Viewed on its own for the client to have to work out at accessData stage what pixel ranges are needed to cover a particular patch of the sky and frequency band is not attractive and anyway needs full metadata to do so. However, I think that the common use case of “I’m only interested in this small sub-cube” can is covered by the Query stage additionally returning the pixel ranges within each cube that satisfy the original discovery query, which the service will have had to work out with full WCS anyway.

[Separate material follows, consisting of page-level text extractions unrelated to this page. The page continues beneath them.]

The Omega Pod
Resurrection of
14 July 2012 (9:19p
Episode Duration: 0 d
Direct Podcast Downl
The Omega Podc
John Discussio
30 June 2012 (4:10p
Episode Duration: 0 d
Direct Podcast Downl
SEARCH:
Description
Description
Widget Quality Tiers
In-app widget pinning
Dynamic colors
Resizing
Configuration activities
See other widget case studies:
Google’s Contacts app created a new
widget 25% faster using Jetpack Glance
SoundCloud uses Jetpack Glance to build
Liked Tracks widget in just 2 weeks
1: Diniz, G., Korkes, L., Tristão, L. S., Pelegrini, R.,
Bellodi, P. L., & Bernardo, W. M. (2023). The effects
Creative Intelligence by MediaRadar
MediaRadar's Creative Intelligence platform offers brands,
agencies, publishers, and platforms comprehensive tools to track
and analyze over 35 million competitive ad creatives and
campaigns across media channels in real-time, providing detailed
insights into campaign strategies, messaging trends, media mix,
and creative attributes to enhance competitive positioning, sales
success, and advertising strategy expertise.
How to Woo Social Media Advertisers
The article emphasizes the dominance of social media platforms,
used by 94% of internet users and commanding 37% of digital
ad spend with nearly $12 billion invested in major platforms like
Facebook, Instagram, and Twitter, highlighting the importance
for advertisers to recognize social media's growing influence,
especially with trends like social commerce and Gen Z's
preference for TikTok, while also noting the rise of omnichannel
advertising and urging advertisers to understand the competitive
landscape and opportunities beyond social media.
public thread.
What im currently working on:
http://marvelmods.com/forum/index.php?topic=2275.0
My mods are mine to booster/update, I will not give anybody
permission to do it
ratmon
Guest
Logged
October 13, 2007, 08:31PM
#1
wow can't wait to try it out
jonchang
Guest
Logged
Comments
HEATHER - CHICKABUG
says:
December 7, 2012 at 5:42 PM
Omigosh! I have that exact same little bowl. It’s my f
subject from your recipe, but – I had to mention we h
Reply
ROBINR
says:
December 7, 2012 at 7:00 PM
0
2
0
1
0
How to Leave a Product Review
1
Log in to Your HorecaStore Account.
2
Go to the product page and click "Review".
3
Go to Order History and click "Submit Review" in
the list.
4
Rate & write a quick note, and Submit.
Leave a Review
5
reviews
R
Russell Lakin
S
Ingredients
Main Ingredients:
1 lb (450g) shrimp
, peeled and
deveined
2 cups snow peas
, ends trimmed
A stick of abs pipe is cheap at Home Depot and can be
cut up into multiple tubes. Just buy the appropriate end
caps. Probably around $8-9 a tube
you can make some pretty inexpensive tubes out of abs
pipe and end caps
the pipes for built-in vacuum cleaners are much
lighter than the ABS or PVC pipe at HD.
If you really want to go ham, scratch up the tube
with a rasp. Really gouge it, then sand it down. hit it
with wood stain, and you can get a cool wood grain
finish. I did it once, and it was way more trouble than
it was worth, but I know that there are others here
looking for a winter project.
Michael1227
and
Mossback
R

I think that doing this does allow the first iteration of AccessData to be as simple as Tom suggests, whilst fulfilling the main data reduction use case of cut-outs.

Paul.

On 2014-03 -12, at 16:52, Tom McGlynn <Thomas.A.McGlynn at nasa.gov> wrote:

> OK...  We're now all agreed that we want to be able to specify circular cut-out regions...  I'd like to return to my sense of why this came up, answer Doug's question as to what distinguishes SIA from TAP (though he likely intended it rhetorically), and to suggest that it makes sense to consider the AccessData (or a part of it at least) as a full and separate interface used by but independent of SIA.
> 
> I think this confusion comes about because we instinctively know that an image cut-out is not a circle.  The act of cutting out the image creates a rectangle (or has traditionally, HEALPix and HTM pixel lists could be a counter example).  So when we say we are specifying a circular cutout what we really mean is that we are providing inputs to a procedure which given an image instance will calculate the actual cutout parameters and if requested do the cutting out.
> 
> The part of this that belongs within the SIA standard is suggested by the previous sentence: Where do we refer to images specifically? When we need to calculate the actual cutout parameters.  SIA handles all the aspects of the retrieval that require understanding images.  So anything involving WCS projections or coordinates or whatever should be done within the SIA service.   After the SIA service has determined that a particular image should be returned in the results, then if it supports subsetting and the user has requested a subset, it should know enough to immediately calculate the appropriate limits and be able to express them in terms of the structural parameters of that particular image.  Maybe it's some kind of dynamically created image from photon database, maybe it's just a simple FITS image, maybe we've decided to support HDF.  The SIA service knows how to create the appropriate cutout in the native terms of the image.
> 
> In the great majority of cases we will be talking about FITS image. We're going to return a URL to the user that will enable them to retrieve the specific cutout.  In the case of the FITS image there's no reason why this can't simply specify the axes' ranges and if we do that we have a lot of advantages:
>  - This kind of generic subsetting capability is already implemented -- in lots of places I suspect. E.g., using the FITS filter capabilities of CFITSIO both array and table subsetting are fully supported in commands like FCOPY.  I think IRAF has similar features.  STILTS has lots of filtering of tables including both FITS and VOTables.  A site could just have a CGI script that allowed users to read a local FITS file, input the filter parameters, and write the output to the web.  This could be a few lines of Perl calling FCOPY.
>  - Adding subsetting to SSA or SLAP or any other service that is going to index FITS data becomes straightforward.
>  - The subsetting capability is usable outside of the SxA context to do anything users want.  E.g., maybe I want to get a subset of rows from a photon list.  I think this would be immensely useful to have generally, and since I think it's relatively easy to do (see FCOPY above) separating it out makes it easy to promote -- even to sites that have no intention of providing SIA services (perhaps they don't have images!).
> 
> And it makes it very clear what defines SIA: the use of the image data model.  SSA is defined by use of the spectral data model. Implementations of these may very well use TAP in part, and I'm suggesting that they should also use a model independent AccessData protocol to manipulate results (e.g., do cutouts).  Here I mean model-independent to suggest independence from any understanding of the semantics of the data (Image data model, Spectral data model, ...) although maybe it would appropriate for this protocol to be based upon a 'model' of abstract multi-dimensional arrays and tables which might then be specialized for the physical representations of these in FITS files and VOTables.
> 
> A standard that defined how such data subsetting and manipulation should be done in an archive, and that was  easy to implement, would have a real chance for broad adoption -- there's a real problem with very large data files.   I think addressing this one area could be immensely valuable to the community.  If we keep it very small -- which I think separating it out from the SxA standard does, then I think we could make rapid progress here.
> 
> 	Tom
> 

Dr. Paul Harrison
JBCA, Manchester University
http://www.manchester.ac.uk/jodrellbank